== ФРАГМЕНТ ТЕКСТА

Семена свободомыслия, посеянные во времена Ренессанса, не сгнили в земле в годы контрреформации и постепенно начали прорастать. Именно в эпоху барокко наука смогла оторваться от теологии, и это помогло ей в исторически очень короткий промежуток времени достичь весьма значительных результатов. После Колумба и Магеллана европейцы продолжали открывать все новые и новые земли, осваивать неведомые пространства, знакомясь с неизвестными им, но давно уже существующими цивилизациями. Карта мира конца XVII века очень похожа на современную (только без Австралии). Потребности мореплавания стимулировали развитие астрономии, физики и математики, которые не имели прежде столь важного прикладного значения. Отвергнутая церковью гелиоцентрическая концепция Коперника нашла свое подтверждение и уточнение в трудах Кеплера, Галилея, Гука и Ньютона. То, что церковь осудила научные поиски Галилея, лишь укрепило ученых в их желании стать независимыми от претензий теологов на арбитраж в научных спорах. В частности, факт осуждения Галилея очень сильно повлиял на Рене Декарта и в немалой степени способствовал радикальным переменам в его мировоззрении. Через три года после вынужденного отречения Галилея Декарт написал свои знаменитые «Размышления о методе», которые стали поворотным пунктом в развитии философии.
Впрочем, принципиально важные философские труды, способствующие освобождению науки от церковного влияния, появились еще до выхода в свет книги Декарта. Речь идет прежде всего об «Опытах» и «Новом Органоне» Фрэнсиса Бэкона. Автор этих произведений отвергал как аристотелево увлечение дедукцией, так и платоновские абстракции. Теологию, убеждал своих читателей Бэкон, обязательно следует отделить от науки. Важнейшим (по сути, единственным) методом научного познания должен стать опыт, а критерием его ценности – практическая польза. Надо заметить, что на образованных современников Бэкона его учение оказало колоссальное влияние. Практическая польза от освободившейся из-под контроля церкви науки стала очевидной почти сразу же.

====

_УСЛОВИЯ ЗАДАНИЙ_:
1 - Ответьте на вопросы по фрагменту о науке эпохи барокко:
(a) Чего нет на карте мира конца XVII века по сравнению с современной?
(b) Через сколько лет после вынужденного отречения Галилея Декарт написал «Размышления о методе»?
(c) Что, по Бэкону, должно служить критерием ценности опыта?
2 - Перепишите из фрагмента о науке эпохи барокко отрывок, начиная со слов «Впрочем, принципиально важные» и заканчивая словами «почти сразу же.».
3 - Подхватите изложение во фрагменте о науке эпохи барокко и продолжите его сразу после последнего предложения.

== ВЫДЕРЖКИ ИЗ МАТЕРИАЛА

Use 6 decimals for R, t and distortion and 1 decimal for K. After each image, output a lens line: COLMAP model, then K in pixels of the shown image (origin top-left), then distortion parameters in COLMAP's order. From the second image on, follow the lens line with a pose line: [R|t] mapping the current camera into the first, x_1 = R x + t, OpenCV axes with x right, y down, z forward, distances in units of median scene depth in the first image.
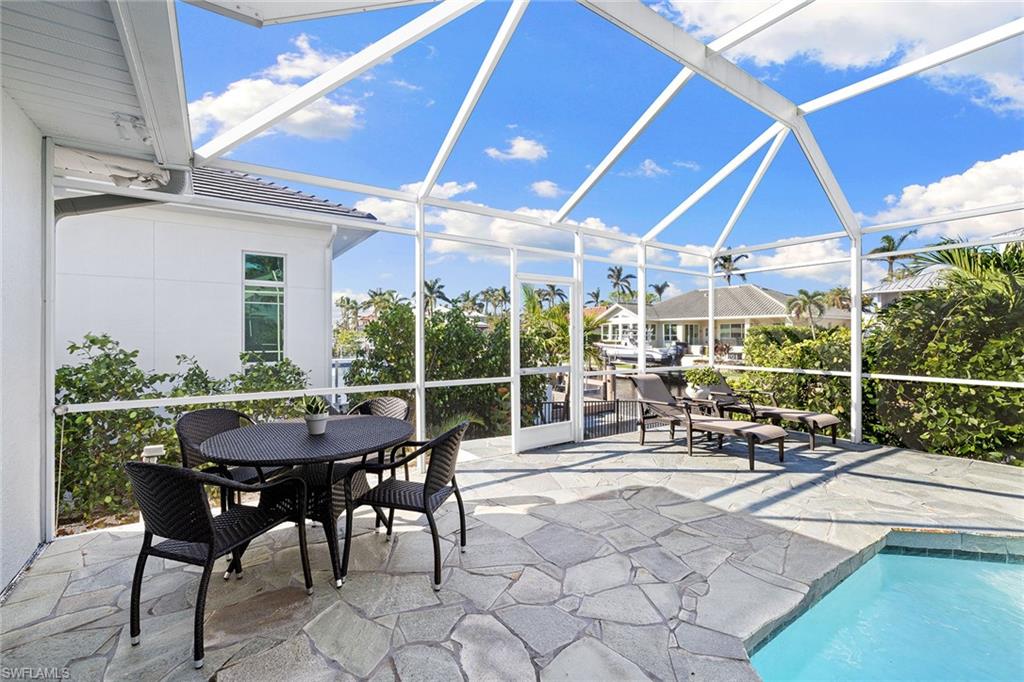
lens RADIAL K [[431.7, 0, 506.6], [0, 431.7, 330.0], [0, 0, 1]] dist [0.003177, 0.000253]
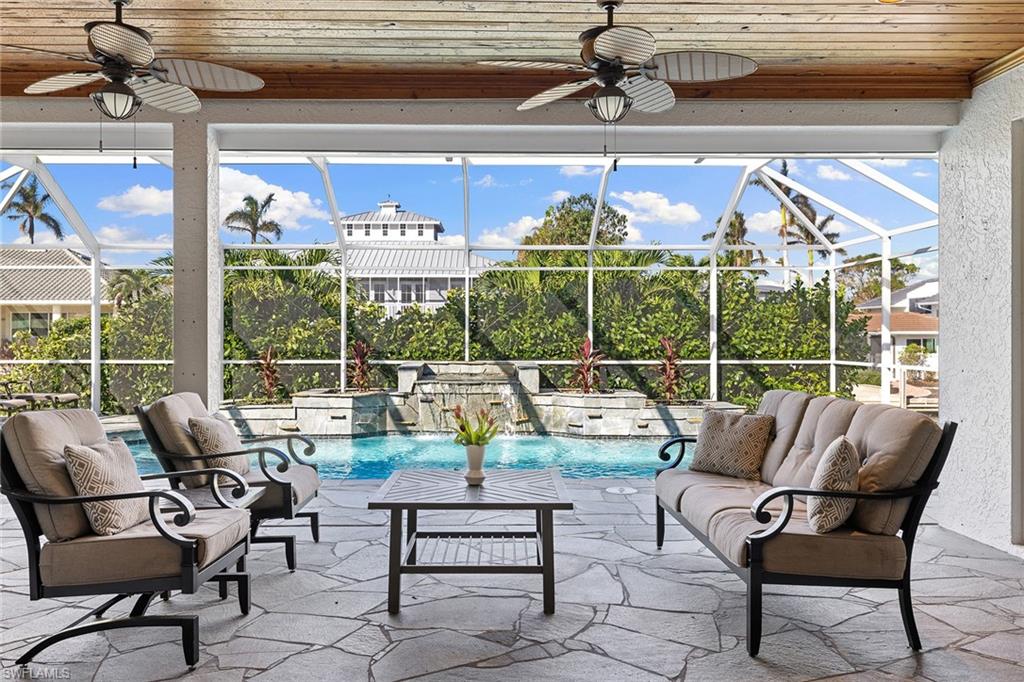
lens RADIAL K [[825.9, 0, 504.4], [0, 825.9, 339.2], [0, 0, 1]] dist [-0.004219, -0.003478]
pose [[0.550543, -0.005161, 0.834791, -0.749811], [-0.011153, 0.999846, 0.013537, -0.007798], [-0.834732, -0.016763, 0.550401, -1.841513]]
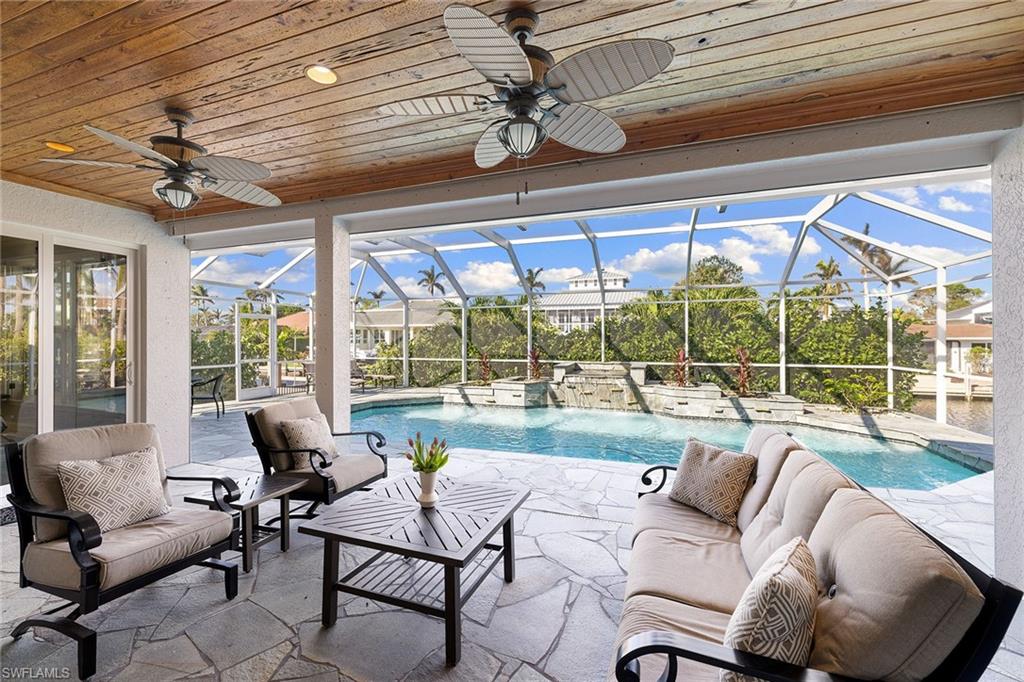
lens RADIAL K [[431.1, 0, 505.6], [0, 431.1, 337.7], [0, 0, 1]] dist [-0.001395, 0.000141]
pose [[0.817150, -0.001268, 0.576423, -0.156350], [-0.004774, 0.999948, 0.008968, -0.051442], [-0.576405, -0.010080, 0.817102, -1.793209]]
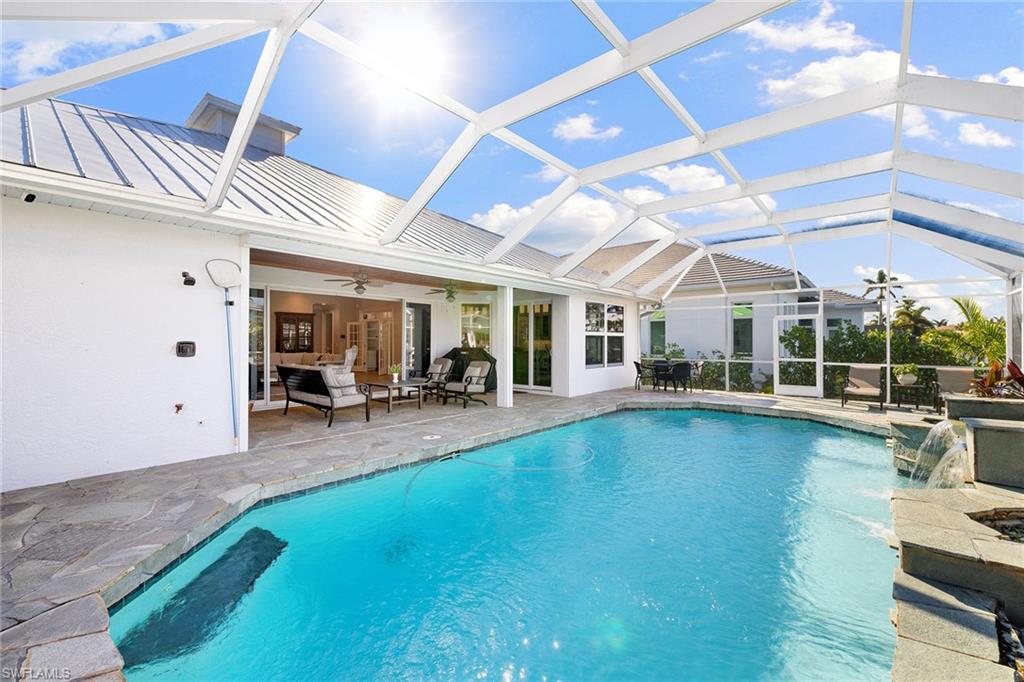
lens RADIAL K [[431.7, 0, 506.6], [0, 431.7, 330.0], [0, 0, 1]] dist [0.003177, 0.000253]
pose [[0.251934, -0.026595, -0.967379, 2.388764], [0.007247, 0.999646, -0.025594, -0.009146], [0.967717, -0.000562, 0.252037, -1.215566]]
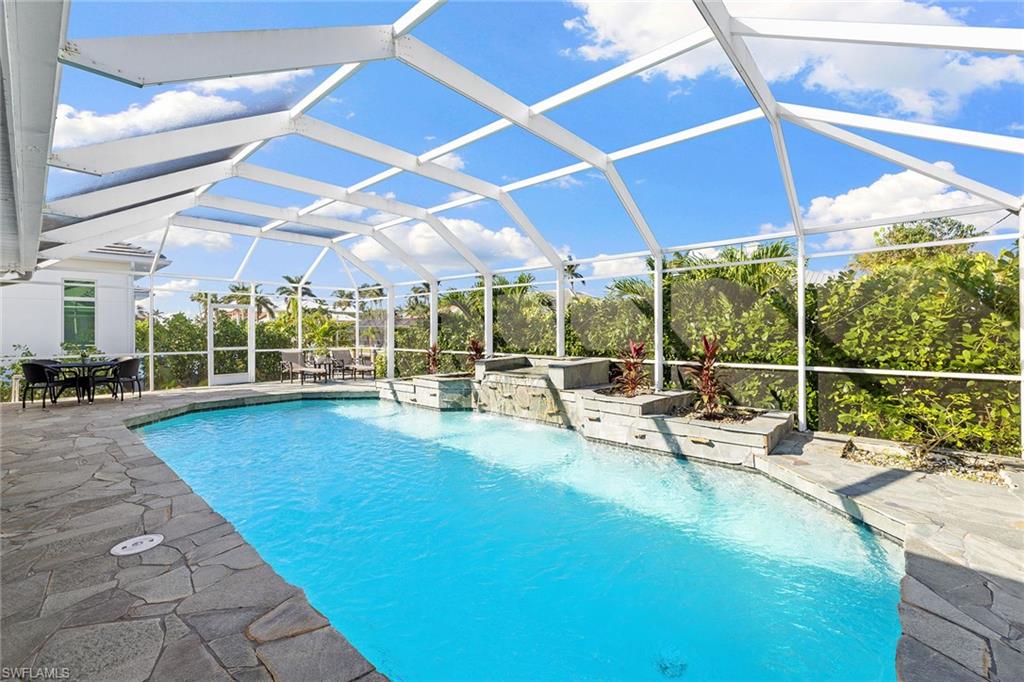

====

_РЕЗУЛЬТАТЫ_:
1 -
(a) Австралии.
(b) Через три года.
(c) Практическая польза.

2 -
Впрочем, принципиально важные философские труды, способствующие освобождению науки от церковного влияния, появились еще до выхода в свет книги Декарта. Речь идет прежде всего об «Опытах» и «Новом Органоне» Фрэнсиса Бэкона. Автор этих произведений отвергал как аристотелево увлечение дедукцией, так и платоновские абстракции. Теологию, убеждал своих читателей Бэкон, обязательно следует отделить от науки. Важнейшим (по сути, единственным) методом научного познания должен стать опыт, а критерием его ценности – практическая польза. Надо заметить, что на образованных современников Бэкона его учение оказало колоссальное влияние. Практическая польза от освободившейся из-под контроля церкви науки стала очевидной почти сразу же.

3 -
Впрочем, у эмпириков были и весьма авторитетные противники. Еще до «Опытов» Бэкона были опубликованы «Опыты» Мишеля Монтеня. В своей книге Монтень весьма скептически высказывался о возможностях человека и его разума: «Не смешно ли, что это ничтожное и жалкое создание, которое не в силах даже управлять собой и предоставлено ударам всех случайностей, объявляет себя властелином и владыкой Вселенной, малейшей частицы которой оно даже не в силах познать, не то что повелевать ею!»
Блез Паскаль, с одной стороны, продолжает мысль Монтеня о ничтожестве человека в сравнении с Богом, но, с другой, ему же и возражает: «Человек не просто тростник, слабое порождение природы: он мыслящий тростник». Человек, по мнению Паскаля, не только ничтожен, но и велик. Его величие заключается в том, что он «признается в своем ничтожестве», способен оценивать свое поведение и быть милосердным. «Что такое человек? – спрашивает Паскаль и отвечает: – Относительно бесконечного – ничто, и все – в сравнении с ничем, а значит, нечто среднее между всем и ничем».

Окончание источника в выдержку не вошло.